* [TASK TO CARRY OUT]: Set down nothing but the lines from the one containing "cardboard box [131,565,237,702]" to the final line of the material, exactly as written, and drop the pictures.

========================

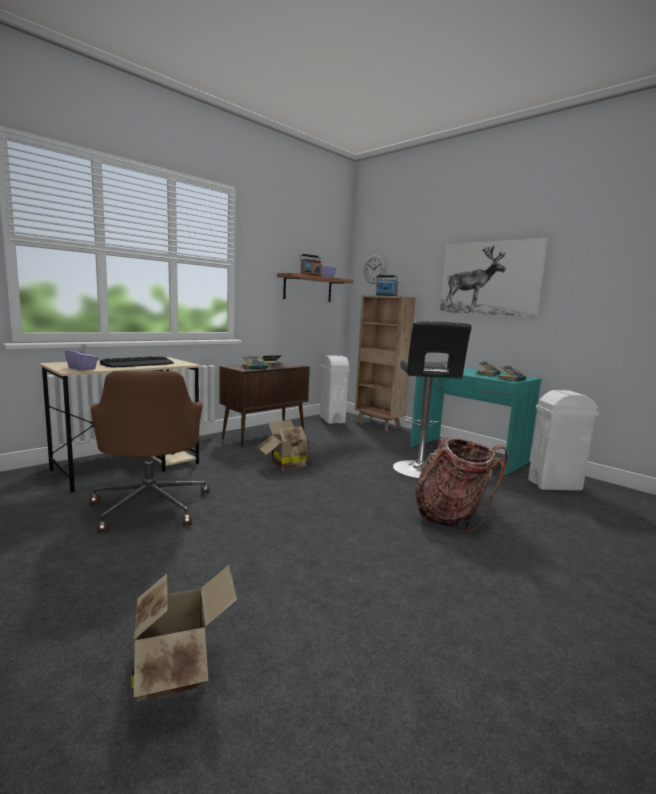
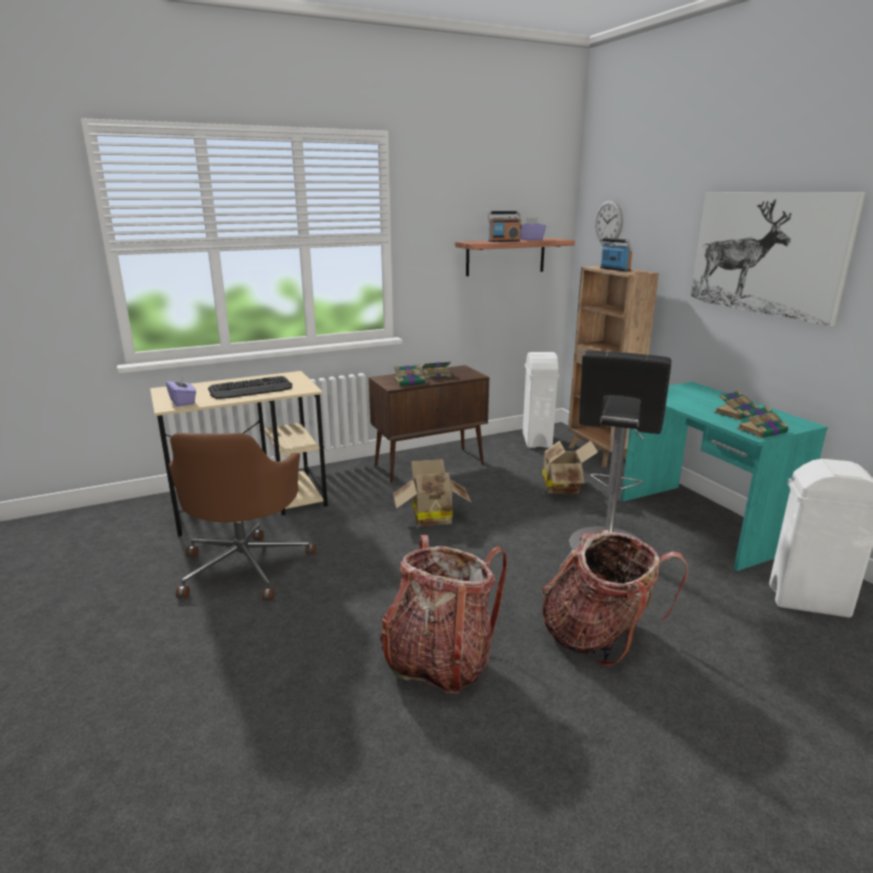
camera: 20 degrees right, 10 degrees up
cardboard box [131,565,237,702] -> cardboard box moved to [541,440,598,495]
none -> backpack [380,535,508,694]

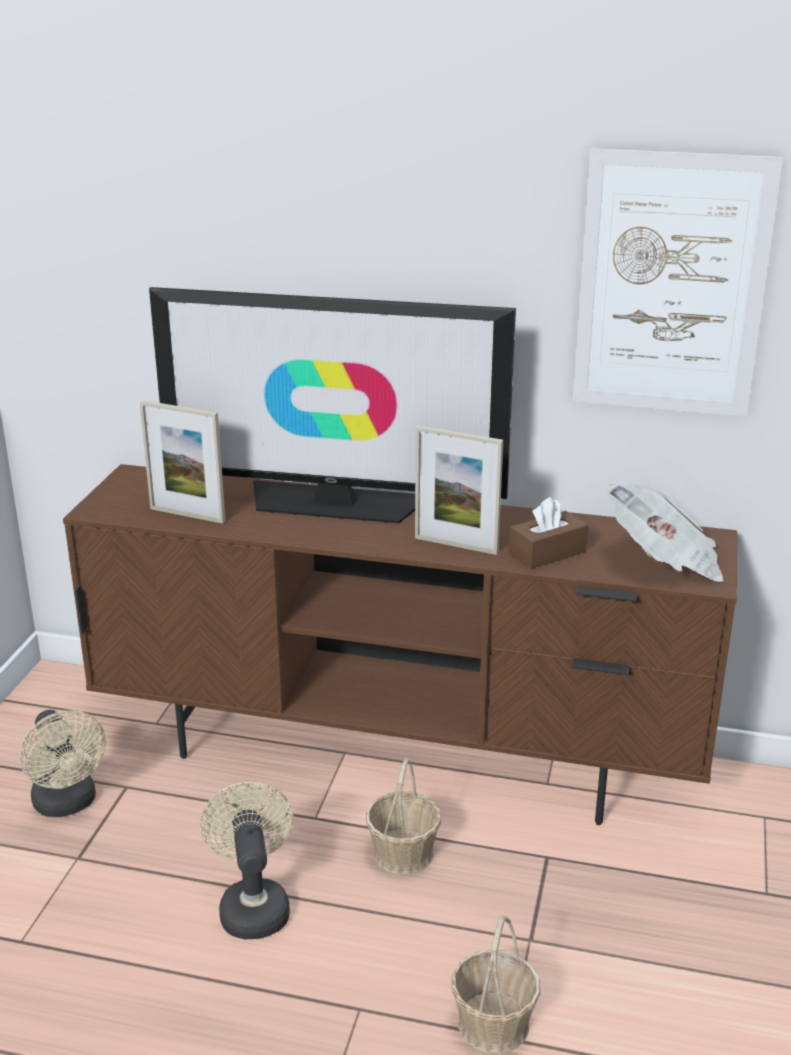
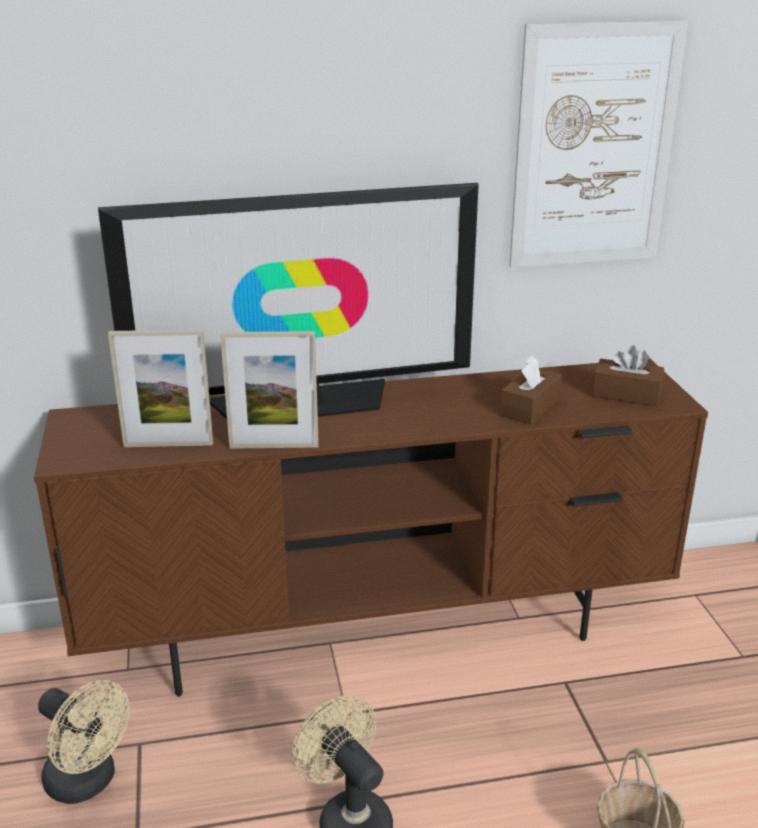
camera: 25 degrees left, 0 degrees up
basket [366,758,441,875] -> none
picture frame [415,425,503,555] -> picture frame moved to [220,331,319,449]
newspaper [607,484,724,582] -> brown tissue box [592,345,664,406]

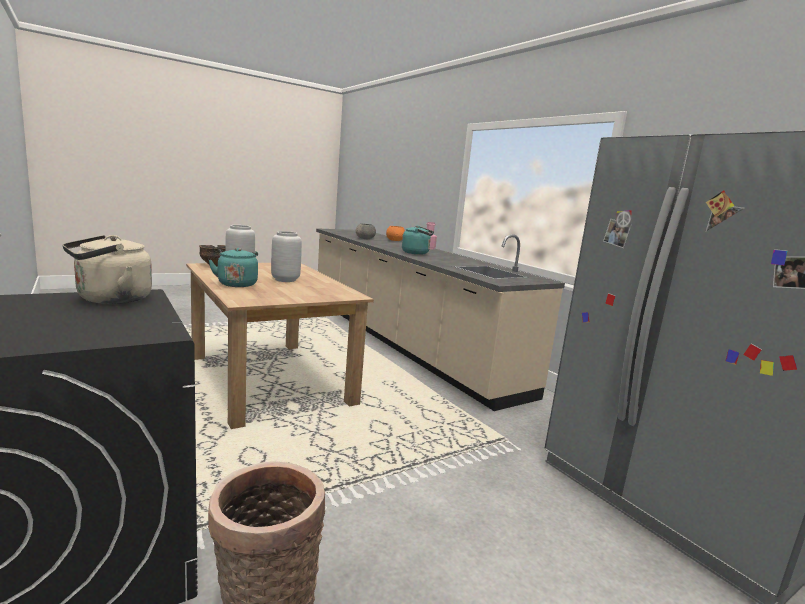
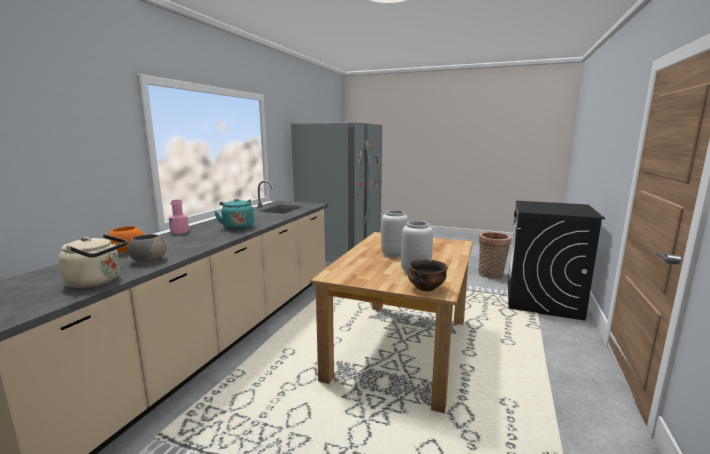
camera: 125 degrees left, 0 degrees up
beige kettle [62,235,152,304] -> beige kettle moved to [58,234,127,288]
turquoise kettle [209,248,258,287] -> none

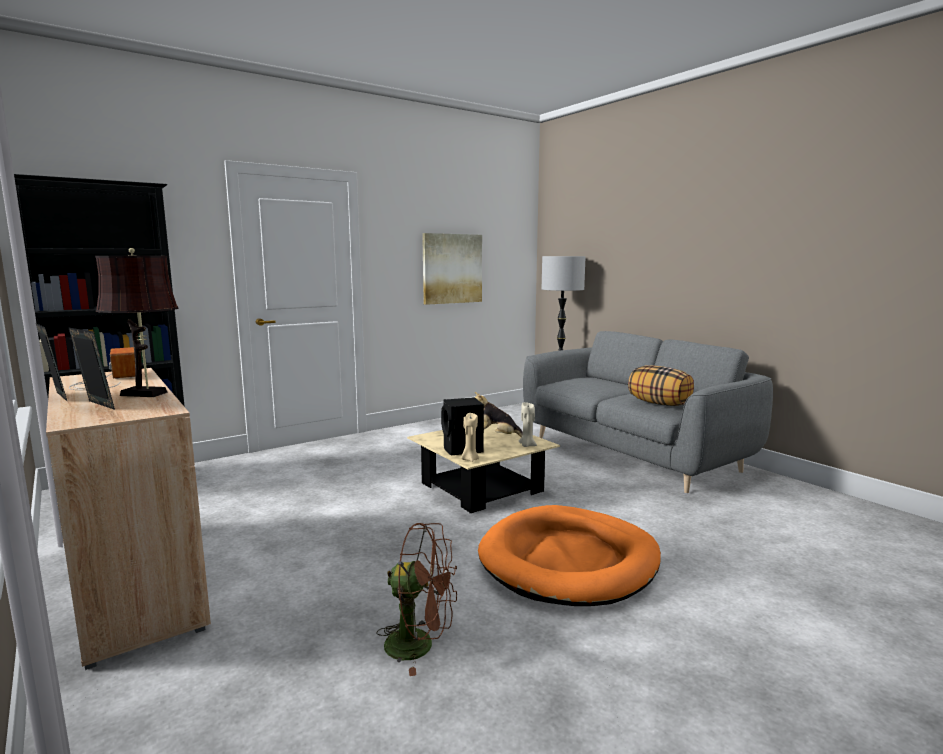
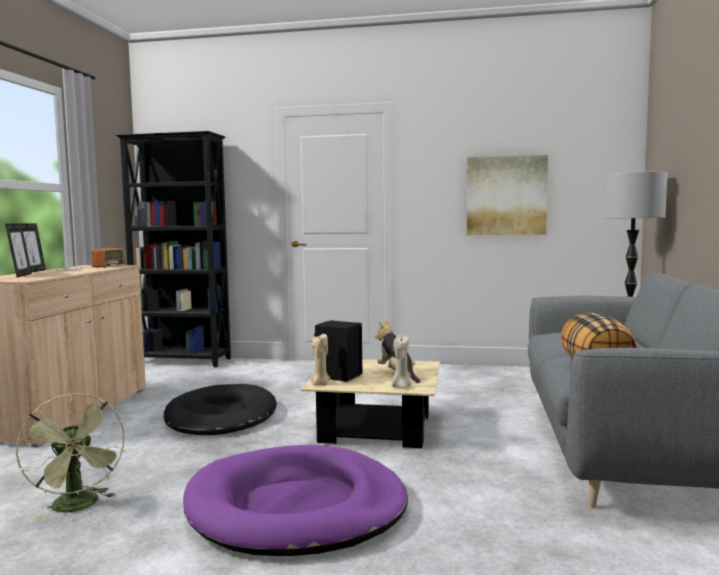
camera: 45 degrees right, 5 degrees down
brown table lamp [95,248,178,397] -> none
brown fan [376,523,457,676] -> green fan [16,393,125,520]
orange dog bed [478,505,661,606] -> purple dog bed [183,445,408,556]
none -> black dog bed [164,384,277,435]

========================

* [RESPONSE BELOW]:
cardboard box [131,565,237,702] -> cardboard box moved to [541,440,598,495]
none -> backpack [380,535,508,694]

camera: 25 degrees left, 0 degrees up
basket [366,758,441,875] -> none
picture frame [415,425,503,555] -> picture frame moved to [220,331,319,449]
newspaper [607,484,724,582] -> brown tissue box [592,345,664,406]

camera: 125 degrees left, 0 degrees up
beige kettle [62,235,152,304] -> beige kettle moved to [58,234,127,288]
turquoise kettle [209,248,258,287] -> none

camera: 45 degrees right, 5 degrees down
brown table lamp [95,248,178,397] -> none
brown fan [376,523,457,676] -> green fan [16,393,125,520]
orange dog bed [478,505,661,606] -> purple dog bed [183,445,408,556]
none -> black dog bed [164,384,277,435]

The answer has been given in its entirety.